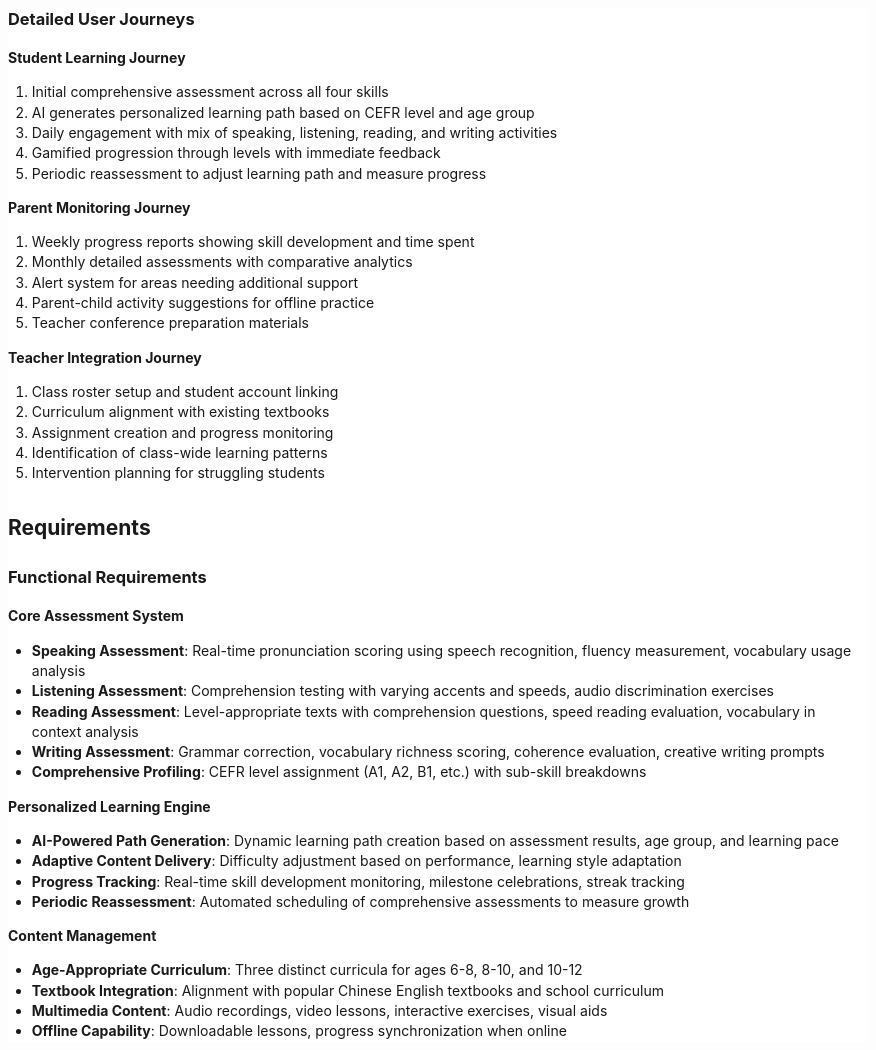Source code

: ### Detailed User Journeys

**Student Learning Journey**
1. Initial comprehensive assessment across all four skills
2. AI generates personalized learning path based on CEFR level and age group
3. Daily engagement with mix of speaking, listening, reading, and writing activities
4. Gamified progression through levels with immediate feedback
5. Periodic reassessment to adjust learning path and measure progress

**Parent Monitoring Journey**
1. Weekly progress reports showing skill development and time spent
2. Monthly detailed assessments with comparative analytics
3. Alert system for areas needing additional support
4. Parent-child activity suggestions for offline practice
5. Teacher conference preparation materials

**Teacher Integration Journey**
1. Class roster setup and student account linking
2. Curriculum alignment with existing textbooks
3. Assignment creation and progress monitoring
4. Identification of class-wide learning patterns
5. Intervention planning for struggling students

## Requirements

### Functional Requirements

**Core Assessment System**
- **Speaking Assessment**: Real-time pronunciation scoring using speech recognition, fluency measurement, vocabulary usage analysis
- **Listening Assessment**: Comprehension testing with varying accents and speeds, audio discrimination exercises
- **Reading Assessment**: Level-appropriate texts with comprehension questions, speed reading evaluation, vocabulary in context analysis
- **Writing Assessment**: Grammar correction, vocabulary richness scoring, coherence evaluation, creative writing prompts
- **Comprehensive Profiling**: CEFR level assignment (A1, A2, B1, etc.) with sub-skill breakdowns

**Personalized Learning Engine**
- **AI-Powered Path Generation**: Dynamic learning path creation based on assessment results, age group, and learning pace
- **Adaptive Content Delivery**: Difficulty adjustment based on performance, learning style adaptation
- **Progress Tracking**: Real-time skill development monitoring, milestone celebrations, streak tracking
- **Periodic Reassessment**: Automated scheduling of comprehensive assessments to measure growth

**Content Management**
- **Age-Appropriate Curriculum**: Three distinct curricula for ages 6-8, 8-10, and 10-12
- **Textbook Integration**: Alignment with popular Chinese English textbooks and school curriculum
- **Multimedia Content**: Audio recordings, video lessons, interactive exercises, visual aids
- **Offline Capability**: Downloadable lessons, progress synchronization when online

* [TASK DETAILS]: Reproduce verbatim the opening line of the material and every line after it, up to and including the line with "2. AI generates", but no pictures.

* [RESULT BELOW]:
Source code

: ### Detailed User Journeys

**Student Learning Journey**
1. Initial comprehensive assessment across all four skills
2. AI generates personalized learning path based on CEFR level and age group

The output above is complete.